10歳から続く乱読人生、年季の入った活字中毒、頭の記録メディアがダウン寸前、記憶のダイエット装置

 インドツアー印象記(2)

 今回のツアーは中部と北部のインドの世界遺産を出来るだけたくさん見るのがテーマの、非常に分かりやすいツアー。通過する町や村にはほとんど興味を示さず、ガイドは訪れた世界遺産に集中するという明快なもの、かなり割り切った内容のツアーだった。
 ちなみに世界遺産の登録基準は現在全部で10あり、1〜6は文化遺産基準、7〜10が自然遺産基準となっている。それぞれの世界遺産がどの基準に適合しているのかにも注意しながらたどってゆくことにしよう。念のため日本のユネスコのサイトから6つの文化遺産の登録基準なるものを引用しておこう。

(1) 人類の創造的才能を表す傑作である。
(2) ある期間、あるいは世界のある文化圏において、建築物、技術、記念碑、都市計画、景観設計の発展における人類の価値の重要な交流を示していること。
(3) 現存する、あるいはすでに消滅した文化的伝統や文明に関する独特な、あるいは稀な証拠を示していること。
(4) 人類の歴史の重要な段階を物語る建築様式、あるいは建築的または技術的な集合体または景観に関する優れた見本であること。
(5) ある文化(または複数の文化)を特徴づけるような人類の伝統的集落や土地・海洋利用、あるいは人類と環境の相互作用を示す優れた例であること。特に抗しきれない歴史の流れによってその存続が危うくなっている場合。
(6) 顕著で普遍的な価値をもつ出来事、生きた伝統、思想、信仰、芸術的作品、あるいは文学的作品と直接または明白な関連があること(ただし、この基準は他の基準とあわせて用いられることが望ましい)。

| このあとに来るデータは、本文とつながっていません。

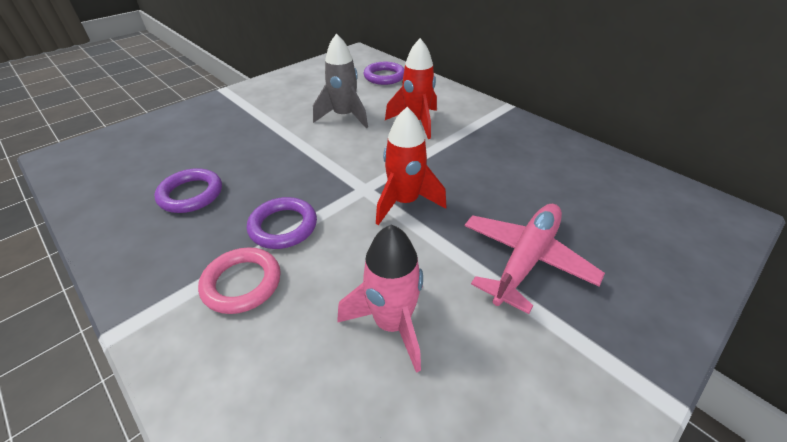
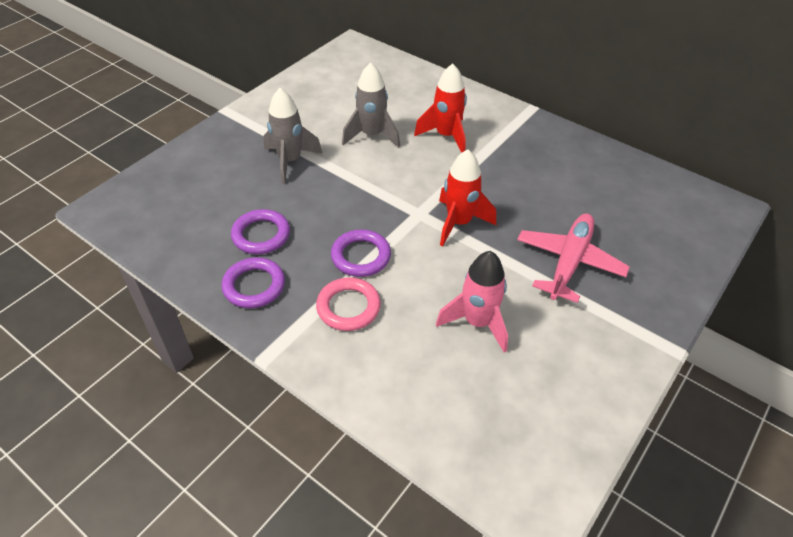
camera: 10 degrees left, 5 degrees up
purple ring [364,62,404,85] -> purple ring moved to [221,257,285,308]
none -> grey rocket [263,88,323,184]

 <観光した世界遺産その1>はクトゥブミナール遺跡群、適用された遺産基準は文化遺産4番、中心になっているのは、ヒンズー様式とイスラム様式が混在する72.5mの世界で一番高いミナレット。周囲にはイスラム寺院の遺跡が散らばる1200年ごろのムガール帝国の建築様式を代表する文化遺産
 建設を命じたアイバクは、奴隷の身分から身を起こして、初代のインドイスラム王朝を築いたと言われる非常に興味深い人物、高さと広さを求める強い権力者の典型的なタイプ、素晴らしい建築群はその英雄的な存在の反映だろう。高さもさることながら塔のまわりを飾るレリーフが素晴らしい。
 以下にグーグルマップの画像のアドレスを引用しておこう。航空写真を拡大すると様子が分かります。
http://maps.google.co.jp/maps?sourceid=navclient&hl=ja&rlz=1T4GGLR_jaJP245JP246&q=%E3%82%AF%E3%83%88%E3%82%A5%E3%83%96%E3%83%9F%E3%83%8A%E3%83%BC%E3%83%AB&um=1&ie=UTF-8&sa=N&tab=wl

 <観光した世界遺産その2>は、レッド・フォート(紅い城)、基準の2番と3番と6番の基準を満たしているとされる建造物群。17世紀にムガール帝国五代皇帝シャー・ジャハーンが築いた城塞、代表的な建物が紅い色をした砂岩で築かれている広大なお城。非常に大きな遺跡なのでグーグルアースの画像を引用しておこう。
http://maps.google.co.jp/maps?sourceid=navclient&hl=ja&rlz=1T4GGLR_jaJP245JP246&q=India-RedFort&um=1&ie=UTF-8&sa=N&tab=wl

 <観光した世界遺産その3>は、フマユーン廊2番と4番の2つの基準に適合するとして登録されているもの。ムガール王朝の不慮の死を遂げたフマユーン皇帝の没後、皇帝を死を悼むその王后の指示によって建設された霊廟、タージマハールで頂点をきわめるムガール建築様式の出発点となった建物と庭園。イスラムの様式にインド的な具象が混ざり合い、不思議な味わいの装飾が何とも美しい。時間をかけてみるともっと楽しめそう。

 デリーでは、世界遺産になっていないところをただ一つ訪問した。それはインド独立の父、故ガンジー首相のラージガートと呼ばれる立派な墓地、今も花が供えられ火がともされたくさんのインド人が祈りに訪れる場所となっている。



 この日は、以上のデリーにある3つのムガール帝国の代表的な世界遺産を観光した。かつて栄えたムガール帝国はデリーを中心に北部インドで栄華を誇った帝国、テリー周辺に歴史遺跡が集中しているのはそのため。ちなみにムガール帝国は16世紀初めから19世紀中頃までの3世紀半の期間北部インドを支配した。デリー市内のその他の観光スポットには目もくれず18時の国内便でムンバイへ飛び、20時過ぎにムンバイに着きホテルにチェックインしてすぐに就寝。いよいよ世界遺産だけを見るインドツアーが始まった。